The first ordinance is a zoning amendment that would allow short-term rentals only in the multiple family and commercial districts while also allowing nonconforming uses elsewhere in the city to continue, subject to licensing requirements.
The second is a licensing ordinance that sets the short-term rental operation and management requirements.
City Manager James Breuckman stated that licenses must be renewed each year and reviewed the occupancy limits, which allow for two adults per bedroom and an occupancy maximum of eight people. Quiet hours would begin at 8 p.m and continue until 7 a.m.
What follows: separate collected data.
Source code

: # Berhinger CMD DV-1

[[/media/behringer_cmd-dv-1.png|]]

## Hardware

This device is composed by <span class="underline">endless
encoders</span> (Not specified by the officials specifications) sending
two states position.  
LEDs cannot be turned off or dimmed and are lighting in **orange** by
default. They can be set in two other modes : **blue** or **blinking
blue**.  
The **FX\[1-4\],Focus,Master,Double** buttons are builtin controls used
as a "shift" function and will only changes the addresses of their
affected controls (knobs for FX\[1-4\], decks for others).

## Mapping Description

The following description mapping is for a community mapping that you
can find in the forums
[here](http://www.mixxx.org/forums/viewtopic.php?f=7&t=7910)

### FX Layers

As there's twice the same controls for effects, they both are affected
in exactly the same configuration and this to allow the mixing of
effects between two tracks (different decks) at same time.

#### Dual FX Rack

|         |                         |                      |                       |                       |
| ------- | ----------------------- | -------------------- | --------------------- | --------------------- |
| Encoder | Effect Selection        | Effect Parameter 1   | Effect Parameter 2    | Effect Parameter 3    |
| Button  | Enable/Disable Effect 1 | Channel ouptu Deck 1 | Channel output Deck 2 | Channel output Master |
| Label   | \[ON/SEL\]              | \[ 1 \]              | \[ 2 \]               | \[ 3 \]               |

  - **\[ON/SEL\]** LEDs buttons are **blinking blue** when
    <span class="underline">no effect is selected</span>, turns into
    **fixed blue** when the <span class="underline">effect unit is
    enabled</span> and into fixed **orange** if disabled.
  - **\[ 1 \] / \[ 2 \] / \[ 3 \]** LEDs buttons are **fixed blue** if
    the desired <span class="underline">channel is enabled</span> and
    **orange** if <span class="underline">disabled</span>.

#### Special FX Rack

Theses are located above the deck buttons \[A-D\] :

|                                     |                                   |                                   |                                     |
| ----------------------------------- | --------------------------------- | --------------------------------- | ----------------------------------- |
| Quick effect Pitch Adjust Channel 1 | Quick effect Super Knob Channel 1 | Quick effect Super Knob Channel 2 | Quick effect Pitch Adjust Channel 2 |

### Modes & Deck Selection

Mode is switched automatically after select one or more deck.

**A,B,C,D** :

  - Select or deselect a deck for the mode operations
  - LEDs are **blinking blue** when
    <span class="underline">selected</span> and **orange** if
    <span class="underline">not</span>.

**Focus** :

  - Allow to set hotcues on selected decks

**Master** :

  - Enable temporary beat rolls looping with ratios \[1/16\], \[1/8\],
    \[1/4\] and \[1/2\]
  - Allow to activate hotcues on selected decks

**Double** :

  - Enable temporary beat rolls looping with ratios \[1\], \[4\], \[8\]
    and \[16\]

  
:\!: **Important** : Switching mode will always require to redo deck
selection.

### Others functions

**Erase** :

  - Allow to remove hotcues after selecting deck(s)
There also would be a prohibition on fireworks, open burning, commercial events and subletting, but licensing requirements do not apply to occupancy by family members, exchange students, temporary visitors, medical or child caregivers, and house sitters.
“There is a posting requirement that’s been added after some City Commission discussion of previous meetings that operators must post a printed notice in a conspicuous interior location indicating all of these operating requirements and enforcement standards,” he said.
Commissioner Ann Perry said, regarding the posting requirements, that the city should come up with a document.
“We as a city (should) come up with the actual document and post what gets posted so that we make sure the things really are on there … in a very visible way,” she said. “There is a template that we could come up with … because I just want to make sure that it is consistent and that it is very clear.”
Breuckman also stated that existing short-term rentals in single-family residential districts may continue as long as they submit for a short-term rental license within a 90-day window of the effective date of the ordinance and prove that they have used the unit as a short-term rental previously.
Violations from short-term rental owners would lead to penalties that range from $250 to $500 civil infractions and escalate to misdemeanors for repeated offenses. A license would be subject to revocation if the property receives “two substantiated complaints or violations within a single calendar year,” according to city documents.
Breuckman also said the city would look to contract with Granicus to help with enforcement on short-term rental listings. Granicus software reportedly can go through every website and find short-term listings that are unlicensed.
“That is something that we will need,” he said. “There’s I think 70 to 90 short-term rental listing sites out there. So, there’s no way that we can monitor all of that. The way that people list these, they come and they go, so you might check once a day, but you’ll miss listings. So, we’ll need that service.”
With the commission’s approval, the zoning amendment will go to the Planning Commission for a public hearing and recommendation, and the City Commission would later hold its own public hearings on both the zoning and licensing ordinances.